Business Class: The Business class accommodation and service marks a step up from the standard class. In addition to the facilities already enjoyed in standard class, there are additional features otherwise not seen on the standard class. The seats are arranged in a 2+1 configuration and are wider and able to recline up to 45 degrees. Each seat has its own on demand video screen for in-train entertainment. Wi-Fi is complimentary for business class passengers. Each coach has its own steward or stewardess, which the passenger can summon from his seat. On-board dining is included in the fare. Passengers are given their own amenity kit.

== Delivery ==
The first set was completed on 8 June 2024 and was handed over to the Transport Ministry in a ceremony at the CRRC Zhuzhou factory. The remaining sets are fully delivered on 12 August 2025.

== Launching ==
The first of 10 Class 94 sets, ETS 301 entered service on 30 August 2025, operating between KL Sentral and Kluang on the ETS Platinum service.
As of February 2026, all 10 sets are in service.

==Formation==
Each train set is formed as follows, with cars numbered alphabetically (A to F) instead of numerically, and with Car 1 (A) facing south (KL Sentral, Kluang, Johor Bahru Sentral) and Car 6 (F) facing north (KL Sentral, Butterworth, Padang Besar). The first car is equipped with 36 business class seats.

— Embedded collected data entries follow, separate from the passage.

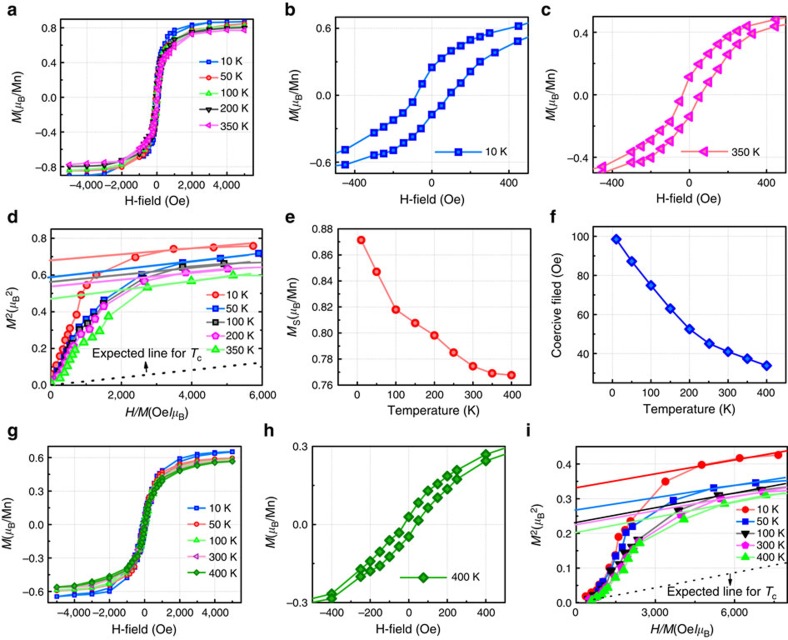
Magnetic properties of MnxGe1−x nanomeshes.(a) Magnetic hysteresis loops of the Mn0.03Ge0.97 nanomeshes measured at different temperatures from 10–350 K. (b,c) The magnified hysteresis loop obtained at 10 and 350 K, respectively. (d) Arrott's plots showing that the Tc is above 350 K. (e) The temperature-dependent saturation moment. (f) Temperature-dependent coercivity decreasing from 100 Oe at 10 K to 35 Oe at 400 K. (g) Temperature-dependent M–H curves of the Mn0.05Ge0.95 nanomeshes. (h) The magnified hysteresis loop obtained at 400 K. (i) Arrott's plots showing that its Tc is above 400 K.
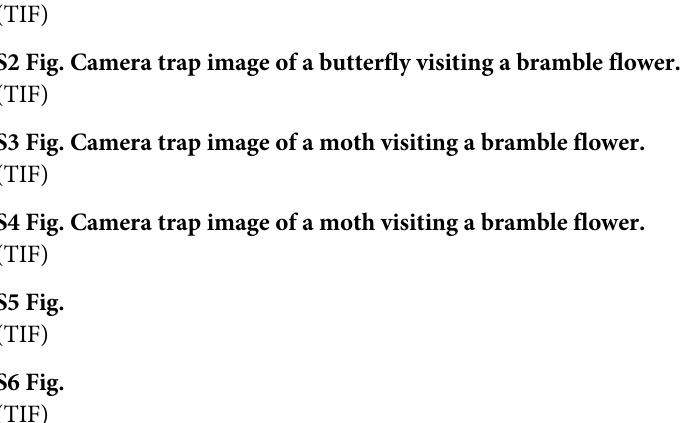
S1 Table. List of sampling dates for each of the 10 study sites with mean daily and nightly temperatures and rainfall. S2 Table. List of sunrise and sunset times for the sampling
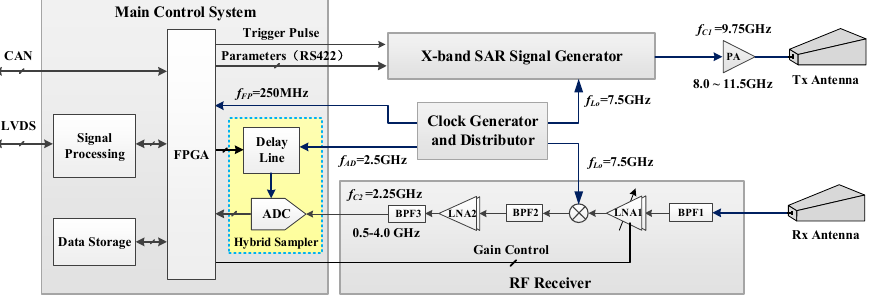
Figure 2. Diagram of the X-band SAR with the non-uniform hybrid.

| Car No. | A | B | C | D | E | F |
|---|---|---|---|---|---|---|
| Seating capacity | 36 | 60 | 54 | 42 (+4) | 60 | 60 |
| Designation | Mc | Tp | M | M | Tp | Mc |
| Features | Toilet | Toilet | Cafe | Toilet | Toilet |  |

| Set Designation | 1 | 2 | 3 | 4 | 5 | 6 | Status | Launch Date | Assembled in |
|---|---|---|---|---|---|---|---|---|---|
| Class 94 ETS 301 | C9401 | T9401 | M9401 | M9402 | T9402 | C9402 | In Service | 30 Aug 2025 | China |
| Class 94 ETS 302 | C9403 | T9403 | M9403 | M9404 | T9404 | C9404 | In Service | Sep 2025 | China |
| Class 94 ETS 303 | C9405 | T9405 | M9405 | M9406 | T9406 | C9406 | In Service | Nov 2025 | Malaysia |
| Class 94 ETS 304 | C9407 | T9407 | M9407 | M9408 | T9408 | C9408 | In Service | Dec 2025 | Malaysia |
| Class 94 ETS 305 | C9409 | T9409 | M9409 | M9410 | T9410 | C9410 | In Service | Jan 2026 | Malaysia |
| Class 94 ETS 306 | C9411 | T9411 | M9411 | M9412 | T9412 | C4312 | In Service | Feb 2026 | Malaysia |
| Class 94 ETS 307 | C9413 | T9413 | M9413 | M9414 | T9414 | C9414 | In Service | Feb 2026 | Malaysia |
| Class 94 ETS 308 | C9415 | T9415 | M9415 | M9416 | T9416 | C9416 | In Service | Feb 2026 | Malaysia |
| Class 94 ETS 309 | C9417 | T9417 | M9417 | M9418 | T9418 | C9418 | In Service | Feb 2026 | Malaysia |
| Class 94 ETS 310 | C9419 | T9419 | M9419 | M9420 | T9420 | C9420 | In Service | Feb 2026 | Malaysia |

Cars 2 and 5 are equipped with a double-arm Z-shaped pantograph.